There are two different kinds of love.
The first kind is impulsive, tumultuous, and since it makes you do irrational things, is best experienced young when your concept of love is still squishy and new. Still flexible enough to withstand lasting damage. It’s the stuff of star-crossed lovers, young beautiful dummies with their whole lives left to ruin.
The second kind of love is the patience of a loving parent in the midst of temper tantrum thrown by a sleepy, tempestuous child. Unlike the first kind of love, the second is resolved and thoughtful. It’s the kind of love that helped me correct a mistake I made in the name of the first.

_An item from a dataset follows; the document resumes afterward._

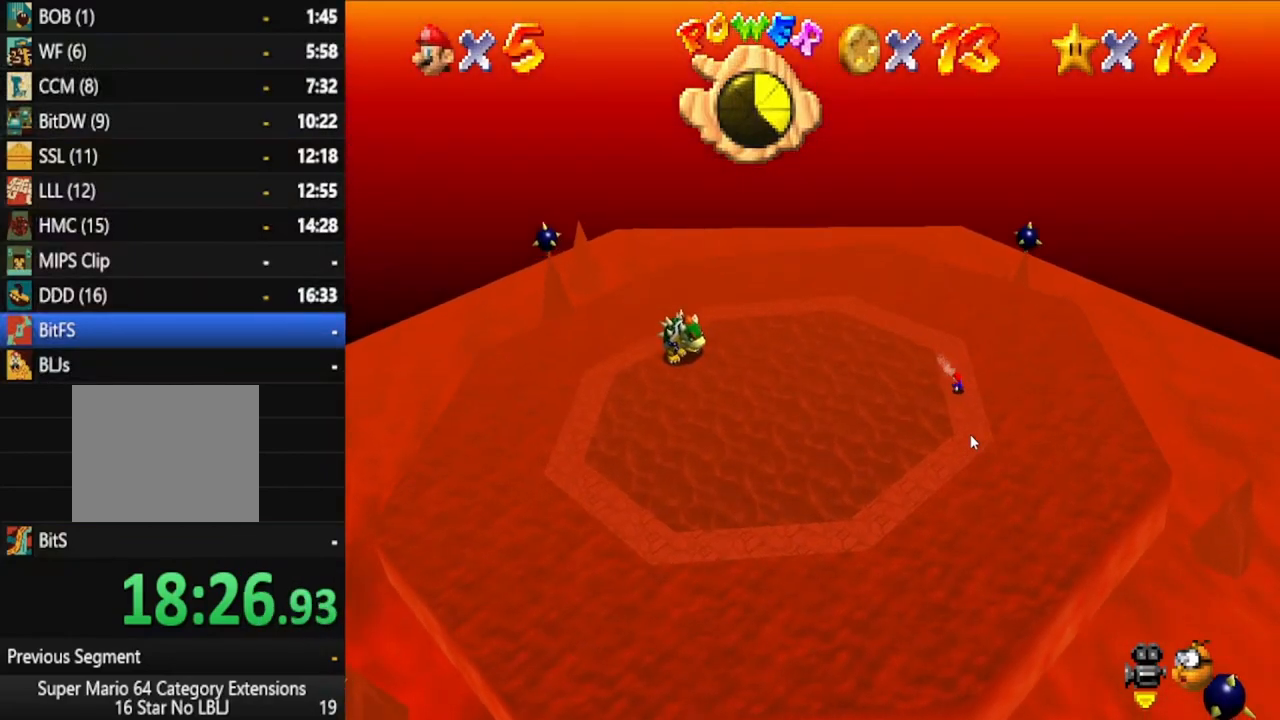
{"buttons": ["X"], "left_stick": "up-left", "right_stick": "center", "events": [[83, "A", "down"], [350, "A", "up"], [433, "X", "down"]]}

I was a smoker for years and there was only one force that could get me to quit: love! Ironically, that first kind of love is why I started in the first place, and, as the cliché goes, it was to impress a girl.
She was the edgy girl that went to my church. She’d say things like, “I like to give babies the middle finger because they’ve never seen it before. They always seem to find it interesting.” She was crazy, rebellious and maybe a little reckless — all three essential ingredients to the fear-based stew that peppers adolescent attraction.
She had a girlfriend but still had more than a passing interest in my personal brand of affable, yet sweaty, teenage charisma. Soon after we met, she would skip school, and I would ride the bus an hour and a half each way to meet her behind the football field. I was aiding and abetting someone playing hooky in broad daylight. It was the most dangerous thing I had ever done.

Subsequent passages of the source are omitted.